Jesus does the same for Peter here. You might recall He signaled this the first time He met Peter (John 1:42). Jesus used both names during the course of His ministry and he called him another name too in v.23 of this chapter – Satan! He was still very human; still poor in understanding.
When Peter confesses the identity of Christ, Christ reciprocates. Peter owned Jesus and so Jesus owned Peter. Note in v.17 He calls him Simon bar Jonah (son of Jonah), but in v.18 He confesses him and calls him Peter (Petros – the rock). It’s as if Jesus was saying, Your parents called you Simon but let me tell you who I think you are. We might say he had a way to go to exemplify in life and habit what Jesus confessed him to be , but Jesus was prepared to work with him to the fulfillment of that prophecy.

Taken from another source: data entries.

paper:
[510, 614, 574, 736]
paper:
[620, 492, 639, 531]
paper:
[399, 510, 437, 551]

And I believe Christ gives no supremacy to Peter here and the promise of v.19 is given to all the apostles (cf. Matt.19:27,28: also note Matt.16:20 – all were commanded to not tell Jesus was the Christ). So when Peter piped up he spoke for all the apostles and Christ’s confidence in Peter was indicative of a confidence in all His people.
But look at the promise of v.19. Men are given keys – indicating authority, responsibility and entrance! This is a worry when we are speaking about an eternal kingdom. Of course there was a special role fulfilled only by the apostles (cf. Eph. 2:19,20). But we enter into their labours and our relationship to Christ is fundamentally the same as theirs (cf. 1 John 1:1-3). And when Jesus called them friends (John 15:15) He was declaring something about the nature of this kingdom. It was to be a mutual fellowship and what understandings he gave to them were given to us as well (Eph. 3:1-4). So it is a kingdom of brothers and sisters, joint-heirs, friends – a family of God. We have faith in Him and He has a faith in us and a commitment to work in us that good work for which we were called. We might well ponder what Jesus would change our name to if we picked up His challenge.
The Great Commission given to the apostles in Mk.16:15,16 is also our commission as the commission given to Adam and Eve in Gen. 1:28 is ours as well. When Paul said he was an ambassador for Christ beseeching people to be reconciled to God (2 Cor. 5:20), then so are we commissioned; as he was entrusted with the gospel then so are we (Gal. 1:15,16). He asked the question as to who was sufficient to be so entrusted (2 Cor. 1:15,16), but as people in the first century were enabled (Phil. 4:13) then so are people in the twenty first century.
The story is told that upon returning to Heaven Jesus was met by the archangel Michael who enquired as to how His ministry on earth had fared. Jesus informed him that it had gone to plan – He had paid the price for the sins of the world and that all who obeyed His gospel would be saved. Michael asked how people would hear the gospel and Jesus said He had left twelve men to propogate the gospel. Michael looked worried and said, “But what if Peter, James and John go back to fishing, Matthew goes back to the more-lucrative-than-preaching tax collecting, Simon goes back to his political activities and so on?”
Jesus replied, “I have no other plan”.